- Opening Delimiter -
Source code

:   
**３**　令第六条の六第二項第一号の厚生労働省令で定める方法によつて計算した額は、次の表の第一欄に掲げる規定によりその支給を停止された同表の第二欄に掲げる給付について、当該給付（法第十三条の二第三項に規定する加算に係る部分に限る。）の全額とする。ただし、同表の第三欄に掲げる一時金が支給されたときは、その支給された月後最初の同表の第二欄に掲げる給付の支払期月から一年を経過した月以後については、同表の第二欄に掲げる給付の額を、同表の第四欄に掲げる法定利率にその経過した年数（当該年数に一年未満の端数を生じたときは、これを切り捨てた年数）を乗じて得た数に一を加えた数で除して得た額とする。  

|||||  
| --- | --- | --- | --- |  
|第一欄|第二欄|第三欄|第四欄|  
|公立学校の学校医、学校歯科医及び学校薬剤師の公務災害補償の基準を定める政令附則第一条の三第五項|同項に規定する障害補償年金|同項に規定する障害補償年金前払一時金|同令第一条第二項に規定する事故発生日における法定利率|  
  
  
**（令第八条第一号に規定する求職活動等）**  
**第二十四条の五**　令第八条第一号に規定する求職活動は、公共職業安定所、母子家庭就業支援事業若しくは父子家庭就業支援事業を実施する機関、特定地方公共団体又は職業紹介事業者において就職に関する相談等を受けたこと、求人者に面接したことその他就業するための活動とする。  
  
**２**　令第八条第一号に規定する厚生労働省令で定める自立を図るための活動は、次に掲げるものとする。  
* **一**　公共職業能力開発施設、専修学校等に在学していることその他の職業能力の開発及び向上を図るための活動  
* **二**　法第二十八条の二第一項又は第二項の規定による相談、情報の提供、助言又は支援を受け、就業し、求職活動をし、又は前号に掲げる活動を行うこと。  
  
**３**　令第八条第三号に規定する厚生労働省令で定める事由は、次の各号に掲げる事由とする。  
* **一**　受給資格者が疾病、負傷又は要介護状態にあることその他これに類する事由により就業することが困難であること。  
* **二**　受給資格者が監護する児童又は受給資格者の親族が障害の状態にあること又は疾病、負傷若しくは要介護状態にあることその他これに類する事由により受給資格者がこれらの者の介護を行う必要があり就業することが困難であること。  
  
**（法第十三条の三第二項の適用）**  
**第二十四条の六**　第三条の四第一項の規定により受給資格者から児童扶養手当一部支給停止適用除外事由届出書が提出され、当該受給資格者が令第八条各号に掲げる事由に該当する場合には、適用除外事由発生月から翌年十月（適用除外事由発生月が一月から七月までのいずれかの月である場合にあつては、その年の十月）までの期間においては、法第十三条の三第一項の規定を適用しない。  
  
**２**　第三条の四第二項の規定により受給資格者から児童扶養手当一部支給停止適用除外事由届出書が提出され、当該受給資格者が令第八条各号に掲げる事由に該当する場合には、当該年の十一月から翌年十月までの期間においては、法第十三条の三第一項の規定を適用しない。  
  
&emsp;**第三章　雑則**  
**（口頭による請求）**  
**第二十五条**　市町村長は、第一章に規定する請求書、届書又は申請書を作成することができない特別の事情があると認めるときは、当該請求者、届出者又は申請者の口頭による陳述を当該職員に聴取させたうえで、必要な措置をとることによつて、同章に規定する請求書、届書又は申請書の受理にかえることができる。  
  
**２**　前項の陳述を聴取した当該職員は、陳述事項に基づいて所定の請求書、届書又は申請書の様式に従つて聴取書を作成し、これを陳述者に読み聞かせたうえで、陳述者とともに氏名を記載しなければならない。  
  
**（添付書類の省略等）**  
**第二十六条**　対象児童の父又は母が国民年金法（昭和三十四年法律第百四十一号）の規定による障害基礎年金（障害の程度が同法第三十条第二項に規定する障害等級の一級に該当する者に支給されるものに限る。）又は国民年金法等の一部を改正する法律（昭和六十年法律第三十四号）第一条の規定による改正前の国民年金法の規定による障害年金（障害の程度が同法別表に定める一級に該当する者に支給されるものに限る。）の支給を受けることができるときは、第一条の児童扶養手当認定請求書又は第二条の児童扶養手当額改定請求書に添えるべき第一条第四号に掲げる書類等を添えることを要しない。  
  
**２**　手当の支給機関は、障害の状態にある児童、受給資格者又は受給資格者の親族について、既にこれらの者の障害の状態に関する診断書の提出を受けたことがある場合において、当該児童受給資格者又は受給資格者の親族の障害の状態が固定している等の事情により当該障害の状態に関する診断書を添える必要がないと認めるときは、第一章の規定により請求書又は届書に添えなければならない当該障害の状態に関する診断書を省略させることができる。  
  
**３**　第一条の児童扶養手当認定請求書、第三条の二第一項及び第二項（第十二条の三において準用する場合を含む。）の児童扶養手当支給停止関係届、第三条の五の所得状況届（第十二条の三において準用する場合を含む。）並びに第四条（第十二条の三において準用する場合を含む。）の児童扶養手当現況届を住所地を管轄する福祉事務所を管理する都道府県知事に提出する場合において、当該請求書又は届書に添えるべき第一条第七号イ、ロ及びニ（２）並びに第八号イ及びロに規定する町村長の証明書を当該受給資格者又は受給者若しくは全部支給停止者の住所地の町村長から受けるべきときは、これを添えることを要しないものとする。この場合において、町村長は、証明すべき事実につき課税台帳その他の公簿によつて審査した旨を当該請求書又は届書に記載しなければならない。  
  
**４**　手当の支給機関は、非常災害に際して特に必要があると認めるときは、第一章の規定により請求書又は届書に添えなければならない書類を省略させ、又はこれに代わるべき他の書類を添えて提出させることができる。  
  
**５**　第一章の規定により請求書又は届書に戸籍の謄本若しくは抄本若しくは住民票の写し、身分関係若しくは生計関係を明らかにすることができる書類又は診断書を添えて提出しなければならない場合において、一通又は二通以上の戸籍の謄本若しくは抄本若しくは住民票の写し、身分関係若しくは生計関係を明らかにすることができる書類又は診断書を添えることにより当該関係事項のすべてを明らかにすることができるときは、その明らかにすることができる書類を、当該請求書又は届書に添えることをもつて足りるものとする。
- Closing Delimiter -
INSTRUCTIONS TO FOLLOW:
All entries must be printed exactly, with nothing omitted.

SOLUTION FOR THIS EXERCISE:
Source code

:   
**３**　令第六条の六第二項第一号の厚生労働省令で定める方法によつて計算した額は、次の表の第一欄に掲げる規定によりその支給を停止された同表の第二欄に掲げる給付について、当該給付（法第十三条の二第三項に規定する加算に係る部分に限る。）の全額とする。ただし、同表の第三欄に掲げる一時金が支給されたときは、その支給された月後最初の同表の第二欄に掲げる給付の支払期月から一年を経過した月以後については、同表の第二欄に掲げる給付の額を、同表の第四欄に掲げる法定利率にその経過した年数（当該年数に一年未満の端数を生じたときは、これを切り捨てた年数）を乗じて得た数に一を加えた数で除して得た額とする。  

|||||  
| --- | --- | --- | --- |  
|第一欄|第二欄|第三欄|第四欄|  
|公立学校の学校医、学校歯科医及び学校薬剤師の公務災害補償の基準を定める政令附則第一条の三第五項|同項に規定する障害補償年金|同項に規定する障害補償年金前払一時金|同令第一条第二項に規定する事故発生日における法定利率|  
  
  
**（令第八条第一号に規定する求職活動等）**  
**第二十四条の五**　令第八条第一号に規定する求職活動は、公共職業安定所、母子家庭就業支援事業若しくは父子家庭就業支援事業を実施する機関、特定地方公共団体又は職業紹介事業者において就職に関する相談等を受けたこと、求人者に面接したことその他就業するための活動とする。  
  
**２**　令第八条第一号に規定する厚生労働省令で定める自立を図るための活動は、次に掲げるものとする。  
* **一**　公共職業能力開発施設、専修学校等に在学していることその他の職業能力の開発及び向上を図るための活動  
* **二**　法第二十八条の二第一項又は第二項の規定による相談、情報の提供、助言又は支援を受け、就業し、求職活動をし、又は前号に掲げる活動を行うこと。  
  
**３**　令第八条第三号に規定する厚生労働省令で定める事由は、次の各号に掲げる事由とする。  
* **一**　受給資格者が疾病、負傷又は要介護状態にあることその他これに類する事由により就業することが困難であること。  
* **二**　受給資格者が監護する児童又は受給資格者の親族が障害の状態にあること又は疾病、負傷若しくは要介護状態にあることその他これに類する事由により受給資格者がこれらの者の介護を行う必要があり就業することが困難であること。  
  
**（法第十三条の三第二項の適用）**  
**第二十四条の六**　第三条の四第一項の規定により受給資格者から児童扶養手当一部支給停止適用除外事由届出書が提出され、当該受給資格者が令第八条各号に掲げる事由に該当する場合には、適用除外事由発生月から翌年十月（適用除外事由発生月が一月から七月までのいずれかの月である場合にあつては、その年の十月）までの期間においては、法第十三条の三第一項の規定を適用しない。  
  
**２**　第三条の四第二項の規定により受給資格者から児童扶養手当一部支給停止適用除外事由届出書が提出され、当該受給資格者が令第八条各号に掲げる事由に該当する場合には、当該年の十一月から翌年十月までの期間においては、法第十三条の三第一項の規定を適用しない。  
  
&emsp;**第三章　雑則**  
**（口頭による請求）**  
**第二十五条**　市町村長は、第一章に規定する請求書、届書又は申請書を作成することができない特別の事情があると認めるときは、当該請求者、届出者又は申請者の口頭による陳述を当該職員に聴取させたうえで、必要な措置をとることによつて、同章に規定する請求書、届書又は申請書の受理にかえることができる。  
  
**２**　前項の陳述を聴取した当該職員は、陳述事項に基づいて所定の請求書、届書又は申請書の様式に従つて聴取書を作成し、これを陳述者に読み聞かせたうえで、陳述者とともに氏名を記載しなければならない。  
  
**（添付書類の省略等）**  
**第二十六条**　対象児童の父又は母が国民年金法（昭和三十四年法律第百四十一号）の規定による障害基礎年金（障害の程度が同法第三十条第二項に規定する障害等級の一級に該当する者に支給されるものに限る。）又は国民年金法等の一部を改正する法律（昭和六十年法律第三十四号）第一条の規定による改正前の国民年金法の規定による障害年金（障害の程度が同法別表に定める一級に該当する者に支給されるものに限る。）の支給を受けることができるときは、第一条の児童扶養手当認定請求書又は第二条の児童扶養手当額改定請求書に添えるべき第一条第四号に掲げる書類等を添えることを要しない。  
  
**２**　手当の支給機関は、障害の状態にある児童、受給資格者又は受給資格者の親族について、既にこれらの者の障害の状態に関する診断書の提出を受けたことがある場合において、当該児童受給資格者又は受給資格者の親族の障害の状態が固定している等の事情により当該障害の状態に関する診断書を添える必要がないと認めるときは、第一章の規定により請求書又は届書に添えなければならない当該障害の状態に関する診断書を省略させることができる。  
  
**３**　第一条の児童扶養手当認定請求書、第三条の二第一項及び第二項（第十二条の三において準用する場合を含む。）の児童扶養手当支給停止関係届、第三条の五の所得状況届（第十二条の三において準用する場合を含む。）並びに第四条（第十二条の三において準用する場合を含む。）の児童扶養手当現況届を住所地を管轄する福祉事務所を管理する都道府県知事に提出する場合において、当該請求書又は届書に添えるべき第一条第七号イ、ロ及びニ（２）並びに第八号イ及びロに規定する町村長の証明書を当該受給資格者又は受給者若しくは全部支給停止者の住所地の町村長から受けるべきときは、これを添えることを要しないものとする。この場合において、町村長は、証明すべき事実につき課税台帳その他の公簿によつて審査した旨を当該請求書又は届書に記載しなければならない。  
  
**４**　手当の支給機関は、非常災害に際して特に必要があると認めるときは、第一章の規定により請求書又は届書に添えなければならない書類を省略させ、又はこれに代わるべき他の書類を添えて提出させることができる。  
  
**５**　第一章の規定により請求書又は届書に戸籍の謄本若しくは抄本若しくは住民票の写し、身分関係若しくは生計関係を明らかにすることができる書類又は診断書を添えて提出しなければならない場合において、一通又は二通以上の戸籍の謄本若しくは抄本若しくは住民票の写し、身分関係若しくは生計関係を明らかにすることができる書類又は診断書を添えることにより当該関係事項のすべてを明らかにすることができるときは、その明らかにすることができる書類を、当該請求書又は届書に添えることをもつて足りるものとする。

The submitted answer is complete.